**MATERIAL FOR THIS EXERCISE**
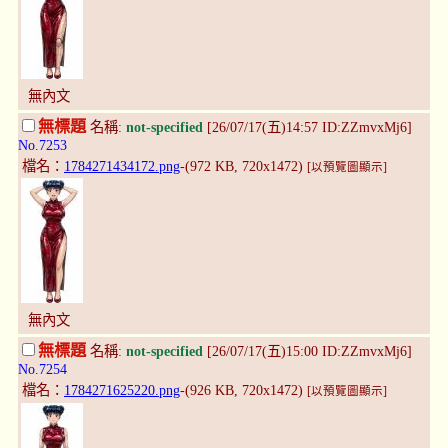
無內文
無標題
名稱:
not-specified
[26/07/17(五)14:57 ID:ZZmvxMj6]
No.7253
檔名：
1784271434172.png
-(972 KB, 720x1472)
[以預覽圖顯示]
無內文
無標題
名稱:
not-specified
[26/07/17(五)15:00 ID:ZZmvxMj6]
No.7254
檔名：
1784271625220.png
-(926 KB, 720x1472)
[以預覽圖顯示]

**TO DO**
All entries should be given again exactly, except that pictures are to be excluded.

**ANSWER SECTION**
無內文
無標題
名稱:
not-specified
[26/07/17(五)14:57 ID:ZZmvxMj6]
No.7253
檔名：
1784271434172.png
-(972 KB, 720x1472)
[以預覽圖顯示]
無內文
無標題
名稱:
not-specified
[26/07/17(五)15:00 ID:ZZmvxMj6]
No.7254
檔名：
1784271625220.png
-(926 KB, 720x1472)
[以預覽圖顯示]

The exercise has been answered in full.